All of the following are symptoms associated with asthma:
- Tightness or pain in the chest
- Shortness of breath
- Wheezing or whistling sound during exhalation (this is often seen in children who develop asthma)
- Issues falling or staying asleep caused by wheezing, coughing, or trouble breathing
- Coughing fits that are exacerbated by a respiratory virus (common cold or the flu)
The following could indicate a worsening condition:
- Asthmatic symptoms are more frequent or severe
- Deteriorating ability to breath properly (lung function can be measured by a peak flow meter)
- Patient requires the quick-relief inhaler more often
Some people may experience an asthma attack or flare-up of their symptoms.
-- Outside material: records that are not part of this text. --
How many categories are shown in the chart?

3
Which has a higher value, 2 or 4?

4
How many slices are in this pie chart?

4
These situations could be caused by any of the following:
- Exercise: If you have asthma, then strenuous exercise could lead to an attack. These asthma attacks tend to be worse when the air is dry and cold.
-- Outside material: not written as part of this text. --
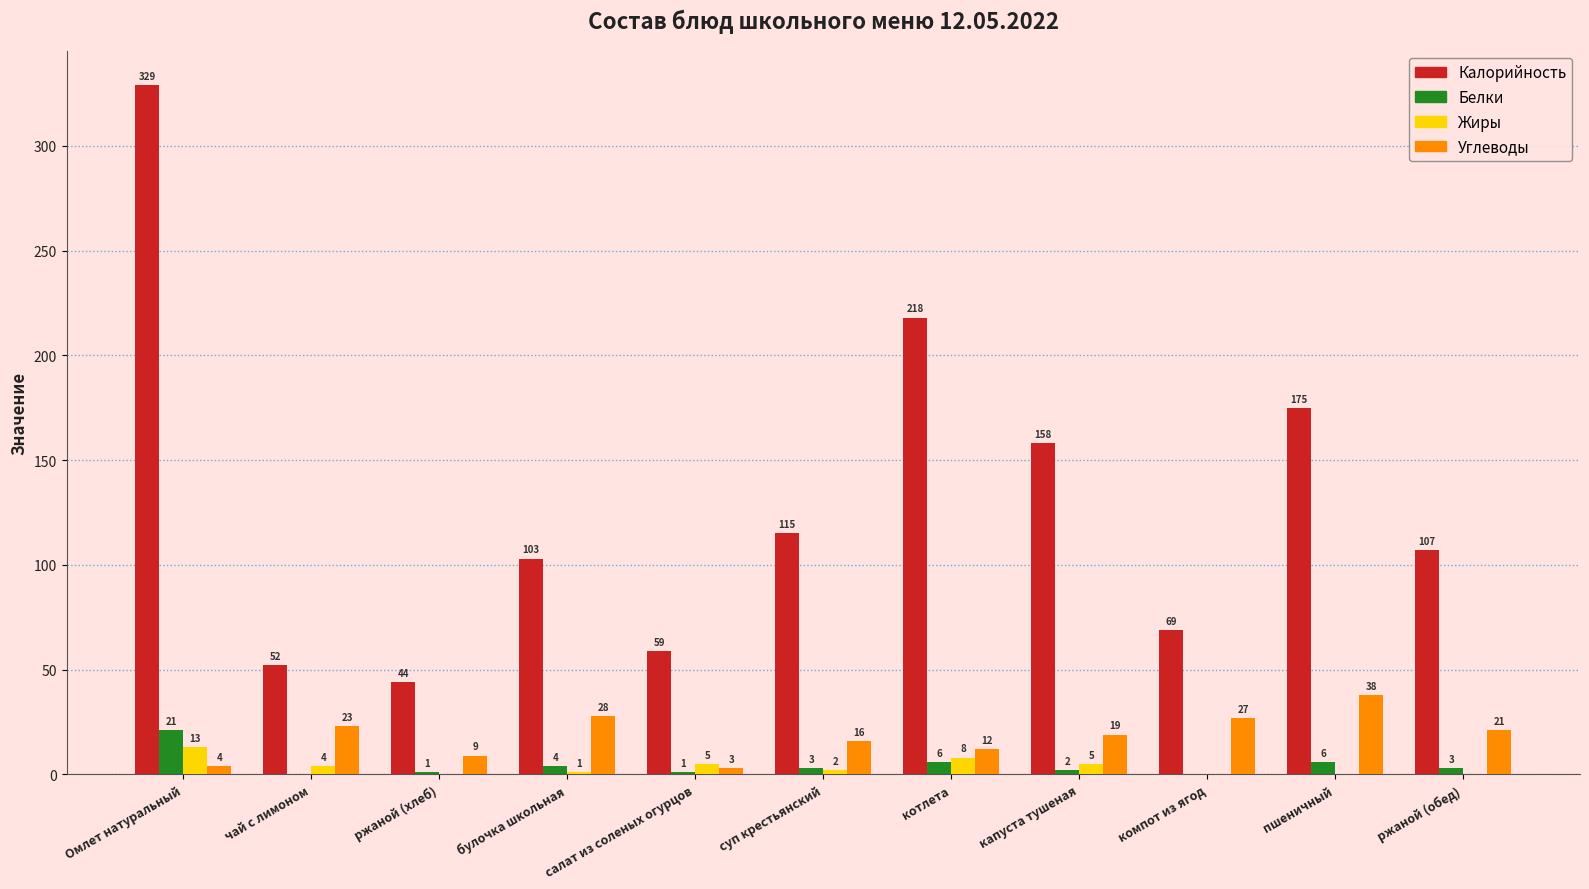

Does the chart contain stacked bars?

No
- Occupational Hazards: If you work in an environment that exposes you to a lot of airborne irritants, this can be very risky. Various irritants that could be encountered at the workplace include dust, chemical fumes, and gases.
- Allergies: If you are allergic to pollen, dust, or pet dander, these things can easily induce an asthma attack.
When Should You Seek Medical Attention?
If you or a loved one are experiencing a severe asthma attack, then medical attention should be sought immediately. These situations can quickly become life-threatening, so talk to your doctor beforehand about what to do if you feel your symptoms suddenly become worse. They’ll also inform you of the situations where you may require emergency treatment. The following could indicate an asthma emergency:
- Rapid increase in shortness of breath or wheezing
- Your quick-relief inhaler (albuterol) does not provide relief from the attack
- Experience shortness of breath while performing very minimal physical activity
Talk To Your Doctor If….
If you think that you may have asthma, then you should schedule an appointment with your doctor. A cough or frequent wheezing that has persisted for a few days could be an indication of asthma. Additionally, you do not want to wait too long as immediate treatment can help prevent any permanent damage that could occur.
For those who have already been diagnosed with asthma, they will need to work with their doctor in order to better manage their condition. The proper long-term control of your asthma symptoms will allow you to live a healthier and more fulfilling life on a daily basis. Not to mention, the long-term control of your condition could help to prevent a life-threatening asthma attack.